No nos hagamos tantas ilusiones. Chile
ha de progresar siempre con un lastre decimonónico y conservador, pero,
siempre, ha, y, debe, progresar para un gran bien. Las multitudes, los millones
de manifestantes, los jóvenes sin gloria, los anarquistas sin ilustración ni
ventura, los viejos que veneran a una juventud sin ninguna palabra de entrañable
rigor, si es que en algo sirven, los antiguos, como es natural, han de existir
para enseñar a los propios y ajenos, a los chilenos y al mundo, que las cosas
nacen, crecen y maduran a pesar de las barreras, los límites y la repugnante
indiferencia. No somos solamente el fruto de una “historia biologista” y
estéril científicamente: somos un cuerpo real, a veces, muchas veces, sin alma,
que quiere caminar por un sendero nuevo que, esperamos, habrá de conducir a la
emoción y al conocimiento, al respeto, a la filosofía, a la historia y a la
postergada alegría. Y, así, la estética, la belleza fea y la belleza hermosa,
la emoción y la conmoción, la reflexión austera, el pensamiento enhiesto y la
libertad serena han de dotar al cuerpo y al alma de Chile, con prudencia y
sabiduría, de esa necesidad y de ese saber hambriento de los que no conocen, o
no saben, o se marchitan pronto.
Así,
en este derrotero, unas últimas palabras. Por estas líneas cortas de entendimiento
fértil, creemos con soberbia, y, peor, tal vez en serio, que auguramos locos,
sin más desfachatez y por siempre ingenuos: “parches ante heridas” y, a veces, frases
profundamente fatuas… Calma, paciencia, serenidad.
Pronunciamos,
de una vez, sin más pudor, el anatema duro que nadie quiere oír:
Chile
ha perdido, desde hace mucho tiempo, su alma clara y bella: por ese monedero
sucio y ese egoísmo impío, desgraciado siempre.
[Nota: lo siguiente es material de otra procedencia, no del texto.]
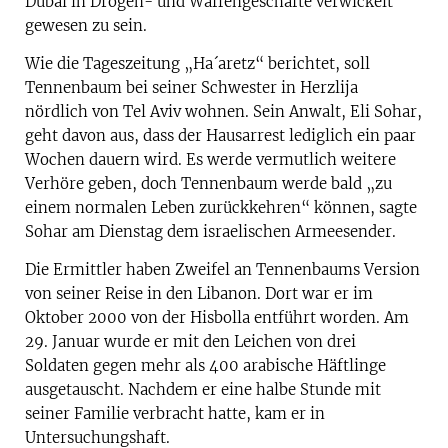
Dubai in Drogen- und Waffengeschäfte verwickelt
gewesen zu sein.
Wie die Tageszeitung „Ha´aretz“ berichtet, soll
Tennenbaum bei seiner Schwester in Herzlija
nördlich von Tel Aviv wohnen. Sein Anwalt, Eli Sohar,
geht davon aus, dass der Hausarrest lediglich ein paar
Wochen dauern wird. Es werde vermutlich weitere
Verhöre geben, doch Tennenbaum werde bald „zu
einem normalen Leben zurückkehren“ können, sagte
Sohar am Dienstag dem israelischen Armeesender.
Die Ermittler haben Zweifel an Tennenbaums Version
von seiner Reise in den Libanon. Dort war er im
Oktober 2000 von der Hisbolla entführt worden. Am
29. Januar wurde er mit den Leichen von drei
Soldaten gegen mehr als 400 arabische Häftlinge
ausgetauscht. Nachdem er eine halbe Stunde mit
seiner Familie verbracht hatte, kam er in
Untersuchungshaft.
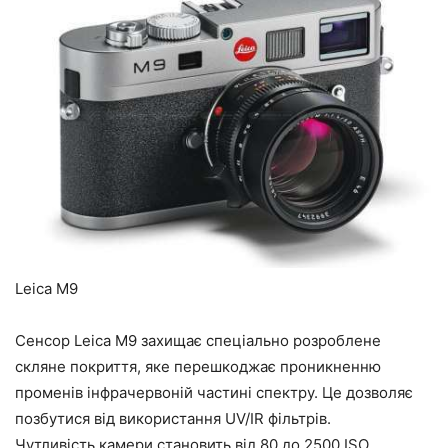
Leica M9
Сенсор Leica M9 захищає спеціально розроблене
скляне покриття, яке перешкоджає проникненню
променів інфрачервоній частині спектру. Це дозволяє
позбутися від використання UV/IR фільтрів.
Чутливість камери становить від 80 до 2500 ISO.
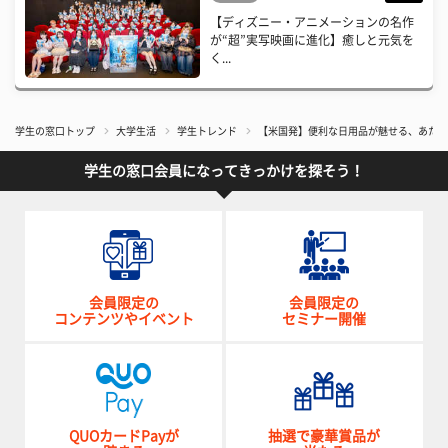
【ディズニー・アニメーションの名作
が“超”実写映画に進化】癒しと元気を
く...
学生の窓口トップ
大学生活
学生トレンド
【米国発】便利な日用品が魅せる、あたら
学生の窓口会員になってきっかけを探そう！
会員限定の
会員限定の
コンテンツやイベント
セミナー開催
QUOカードPayが
抽選で豪華賞品が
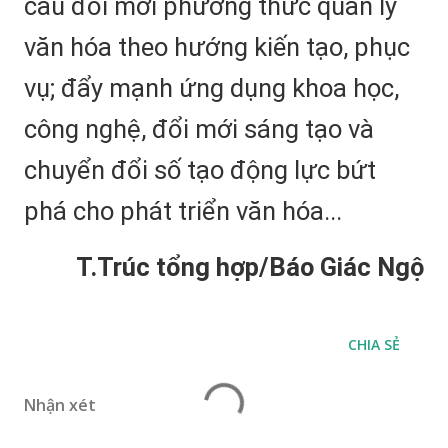
cầu đổi mới phương thức quản lý
văn hóa theo hướng kiến tạo, phục
vụ; đẩy mạnh ứng dụng khoa học,
công nghệ, đổi mới sáng tạo và
chuyển đổi số tạo động lực bứt
phá cho phát triển văn hóa...
T.Trúc tổng hợp/Báo Giác Ngộ
CHIA SẺ
Nhận xét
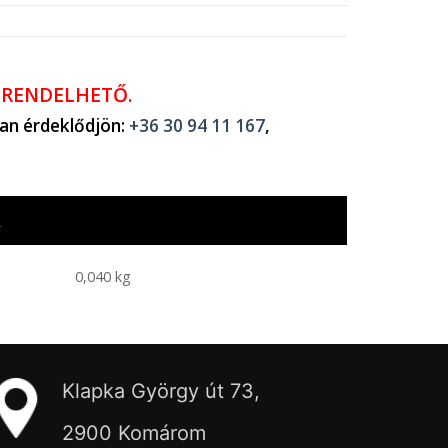
ŐRENDELHETŐ.
ban érdeklődjön:
+36 30 94 11 167
,
k
0,040 kg
Klapka György út 73,
2900 Komárom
Tras ese yo desierto, inquieto,
estéril, muerto, Chile se ha perdido, pero no creamos, hoy, que está
desesperado o irremediablemente seco y en la desgracia yerma o inevitablemente
muerto, muerto y enterrado. Ese sueño que aparece, después de aquella inmensa,
tortuosa, larga pesadilla infértil: antigua, barroca y tenebrosa, no es el
letargo brujo de un encantamiento vacuo. No es la somnolencia fruto de una
noche, de borrachera inmóvil en el cruel exceso… Es un “campo de flores” y de
espigas que maduran, sin fuerza, quizás y con razón. Que busca amanecerse con
niños y con globos, con un poema claro y una canción de guerra. Con la
esperanza cierta después de la batalla.
Santiago de Chile, 25-26 de
octubre de 2019.-
CHILE
La envidia se desata en este circo pobre:
El domador aúlla y ruge y estornuda,
la equilibrista sueña con tierra firme siempre
y un payaso ordena el mundo entre sus dedos.
La patria se disfraza,
cortés, civilizada
en una bendición de dones ya maduros
que enseñan gravemente la luz opaca y fría
del sol sin su destello, sin su calor sereno.
El circo se disfraza, la patria se desnuda,
la envidia nos despierta, nos mueve, nos consume.
La única verdad es la que nos desmiente:
El circo no termina, la mascarada crece,
el bufo, la corista, el fanfarrón, el santo,
todos en la pista cruel y provinciana.